Clin Auton Res. 2005 Feb;15(1):29-34. doi: 10.1007/s10286-005-0237-z.
Sympathetic testing was carried out in patients in the acute phase of "complex regional pain syndrome type I" (CRPS I) shortly after trauma to the upper limb. Repeated measurements were used to detect changes in peripheral sympathetic function during the course of the disease.
In a busy trauma center, 10 consecutive patients who developed CRPS I following trauma or surgery of the upper limb were diagnosed according to the 1999 modified IASP diagnostic criteria for CRPS I. Clinical signs and symptoms and bilateral hand temperature (infrared thermometry) were recorded. Vasoconstrictor response to sympathetic provocation (inspiratory gasp, contralateral cooling) at the tip of the middle finger of both hands was measured employing laser Doppler flowmetry (LDF). Sympathetic reaction was quantified by the magnitude of blood flow decrease after provocation (SRF parameter).

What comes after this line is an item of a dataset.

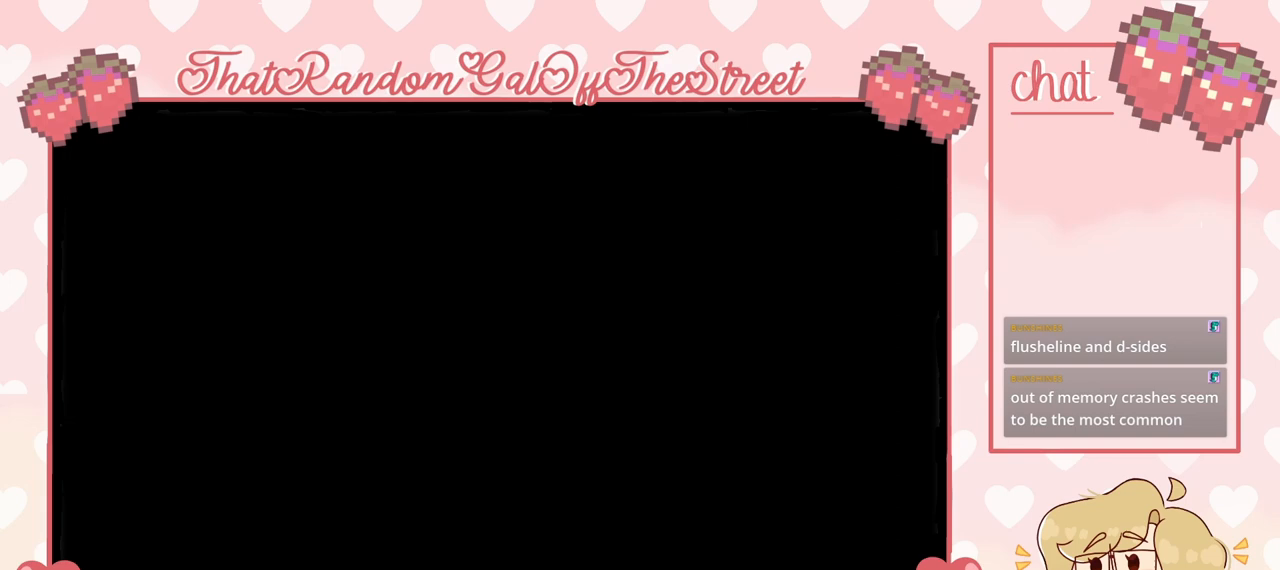
{"buttons": [], "left_stick": "center", "right_stick": "center", "events": []}
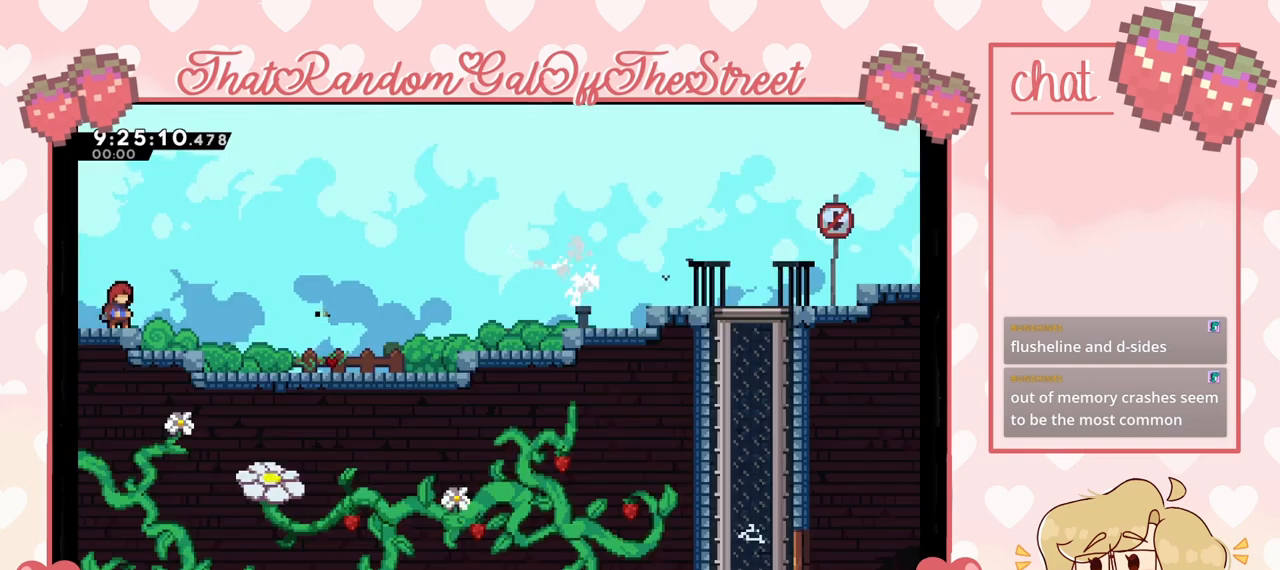
{"buttons": [], "left_stick": "right", "right_stick": "center", "events": [[333, "left_stick", "right"]]}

The diagnosis CRPS I could be established 63 days (46-72 days) post-injury. The mean follow-up time after diagnosis was 83+/-15 days. Pain measured by a visual analog scale (VAS 0-10) showed an average of 5.0+/-2.0 at the time of diagnosis and decreased to 1.7+/-1.9 at the last examination. Edema and active range of motion improved substantially during the follow-up period. On the ipsilateral hand marked sympathetic dysfunction was seen early after the onset of CRPS I (mean SRF parameter: 0.14+/-0.01), slowly returning to normal sympathetic reaction three months after the onset of symptoms (mean SRF parameter: 0.42+/-0.21). Diminished sympathetic function was seen even on the contralateral hand.

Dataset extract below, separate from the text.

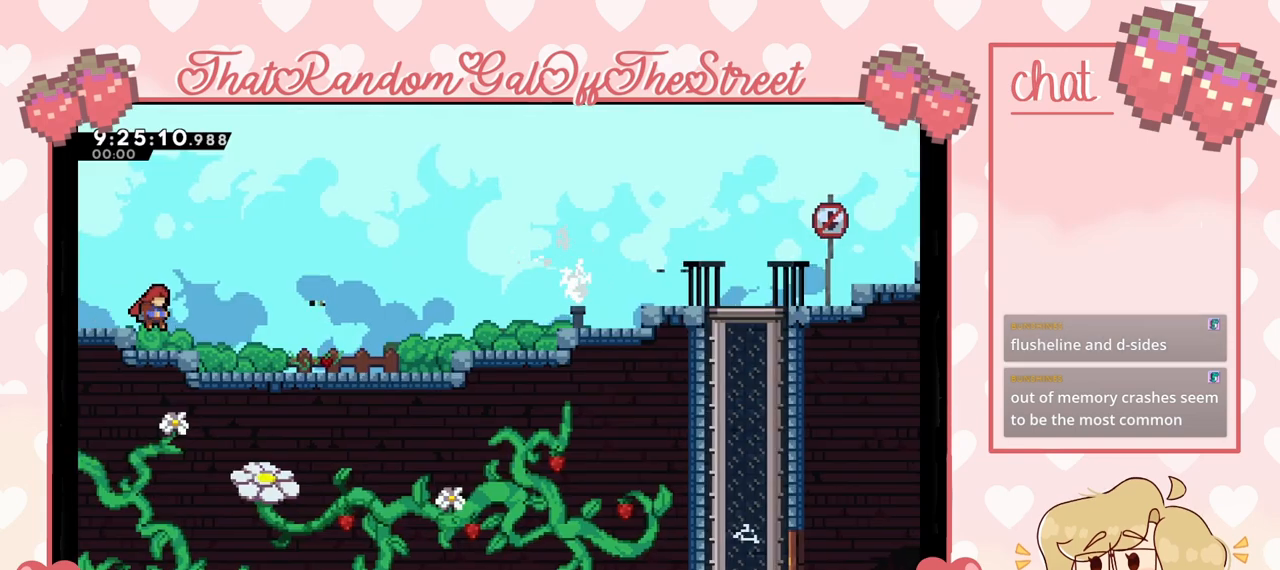
{"buttons": [], "left_stick": "right", "right_stick": "center", "events": []}
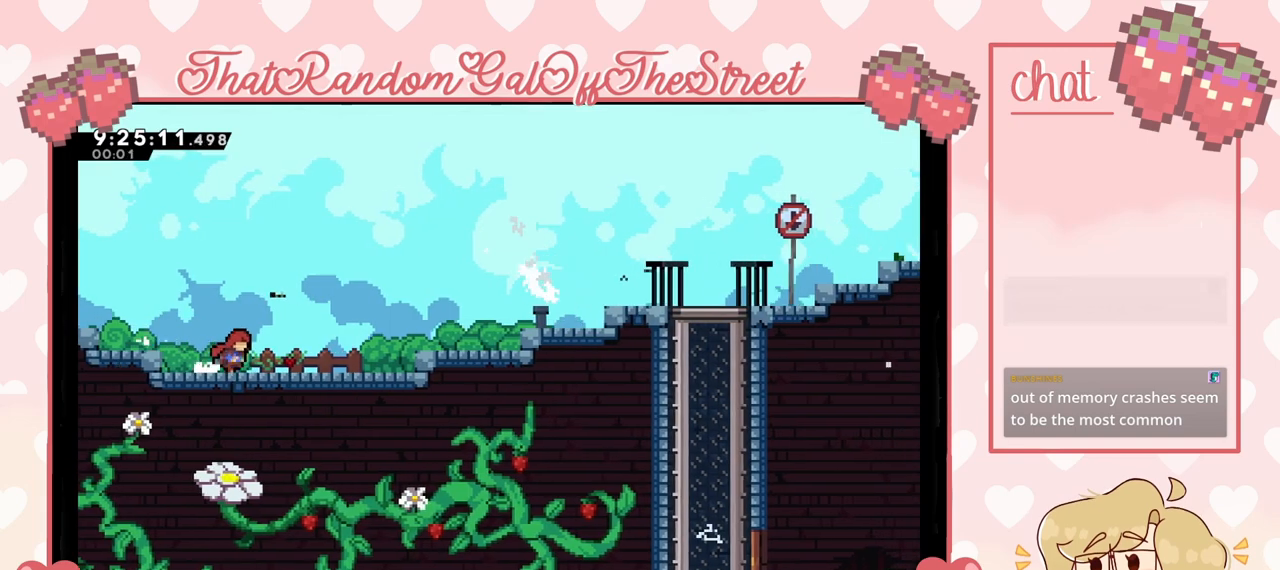
{"buttons": [], "left_stick": "center", "right_stick": "center", "events": [[167, "left_stick", "center"]]}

Sympathetic dysfunction is regularly seen at the onset of CRPS I and normalizes during the course of the disease. This temporary phenomenon suggests a posttraumatic sympathetic deficit playing a decisive role in the genesis of CRPS I.
对上肢创伤后处于“复杂性区域疼痛综合征I型”(CRPS I)急性期的患者进行交感神经测试。采用重复测量来检测疾病过程中外周交感神经功能的变化。
在一家繁忙的创伤中心,根据1999年修订的IASP关于CRPS I的诊断标准,对10例上肢创伤或手术后发生CRPS I的连续患者进行诊断。记录临床体征和症状以及双侧手部温度(红外测温法)。采用激光多普勒血流仪(LDF)测量双手中指指尖对交感神经激发(吸气屏气、对侧冷却)的血管收缩反应。通过激发后血流减少的幅度(SRF参数)对交感神经反应进行量化。
受伤后63天(46 - 72天)可确诊为CRPS I。诊断后的平均随访时间为83±15天。通过视觉模拟量表(VAS 0 - 10)测量的疼痛在诊断时平均为5.0±2.0,在最后一次检查时降至1.7±1.9。随访期间水肿和活动范围显著改善。在CRPS I发病后早期,患侧手部可见明显的交感神经功能障碍(平均SRF参数:0.14±0.01),症状出现三个月后交感神经反应缓慢恢复正常(平均SRF参数:0.42±0.21)。甚至在对侧手部也可见交感神经功能减退。
CRPS I发病时经常出现交感神经功能障碍,且在疾病过程中恢复正常。这种暂时现象提示创伤后交感神经功能缺陷在CRPS I的发病机制中起决定性作用。